We know that for any two sets X and Y, if $X\subseteq Y$, then we have $X\cap Y=X$.
As $A\cap B\subseteq B$, we have $\left( A\cap B \right)\cap B=\left( A\cap B \right)$.
Thus, we have $\left( \overline{A}\cup B \right)/\left( \overline{A\cup B} \right)=B\cap A$, which is not equal to the expression given in the question. So, this option is incorrect as well.
Hence, the expression which is the same as $\left( A/B \right)\cup \left( B/A \right)$ is $\left( A\cup B \right)/\left( A\cap B \right)$, which is option (b).

Note: The complement of the union of two sets is equal to the intersection of their complements and the complement of the intersection of two sets is equal to the union of their complements.
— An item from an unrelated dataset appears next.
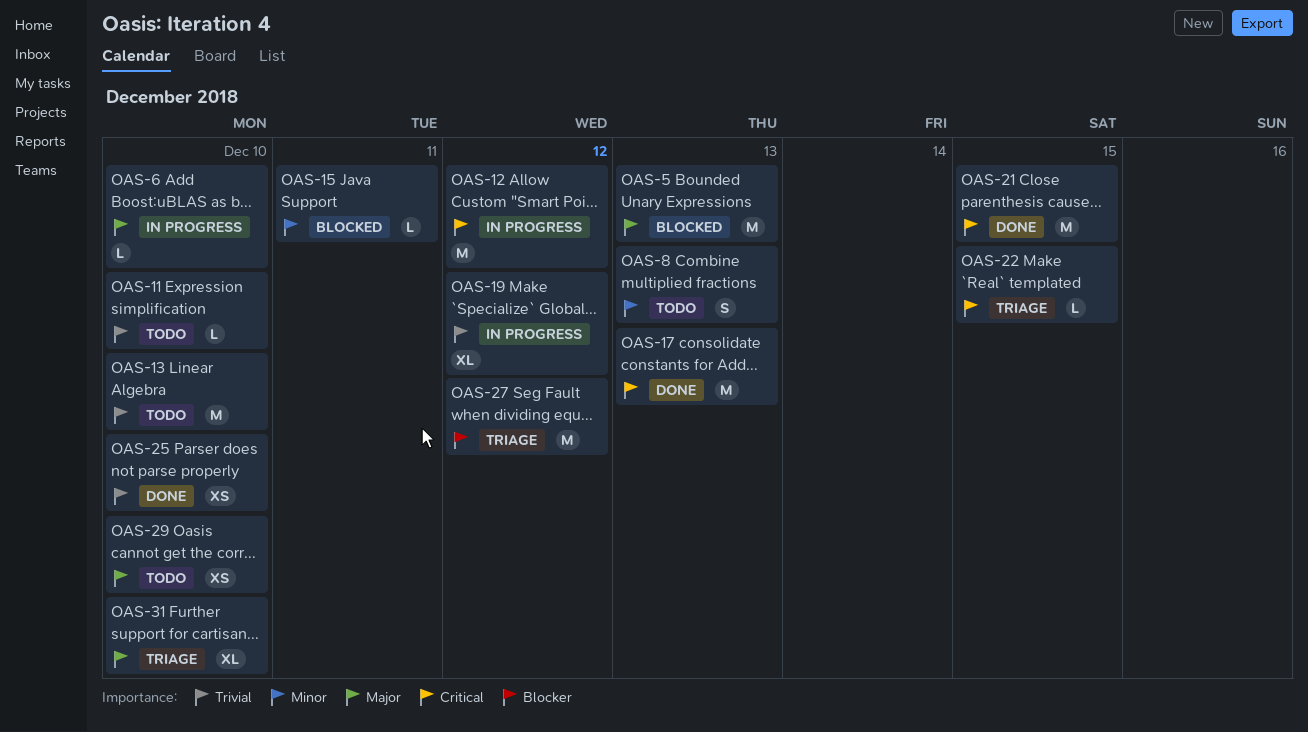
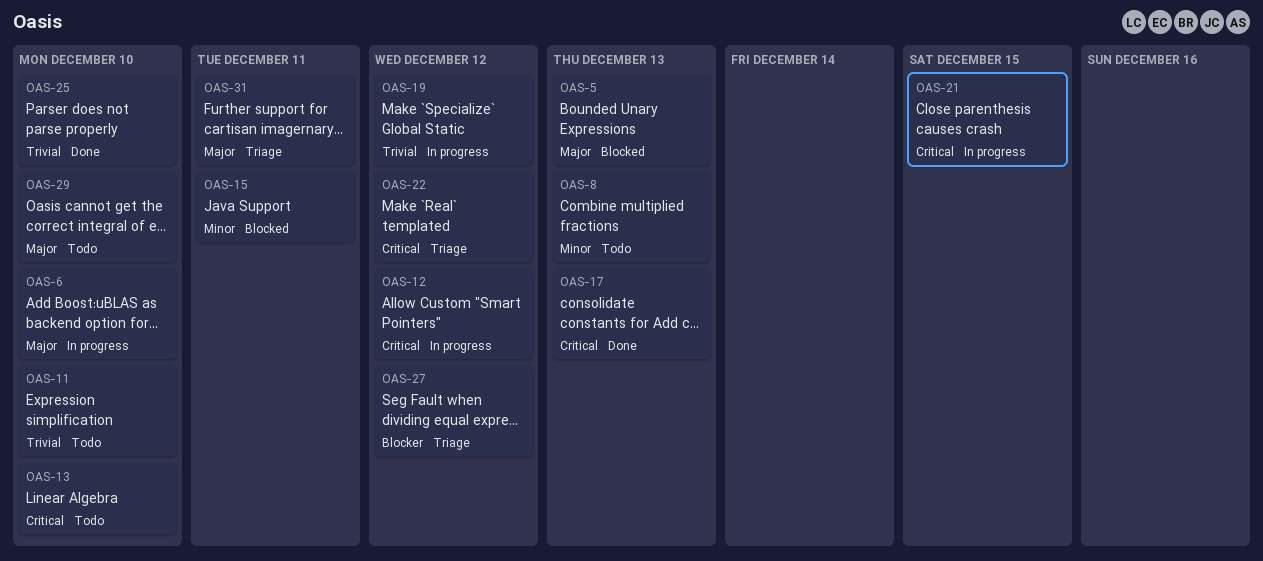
OAS-13, priority: Trivial -> Critical
OAS-21, status: Done -> In progress
OAS-22, due: Dec 15 -> Dec 12
OAS-31, due: Dec 10 -> Dec 11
These are called De Morgan's laws.One must keep in mind that it’s necessary to simplify each of the given options using De Morgan's Law and distributive property to check if they match the expression given in the question or not.Students should remember property that for any set X, we have $X\cap {{X}^{c}}=\phi$ and for any two sets X and Y, if $X\subseteq Y$, then we have $X\cap Y=X$ and for any two sets X and Y, we have $X/Y=X\cap {{Y}^{c}}$.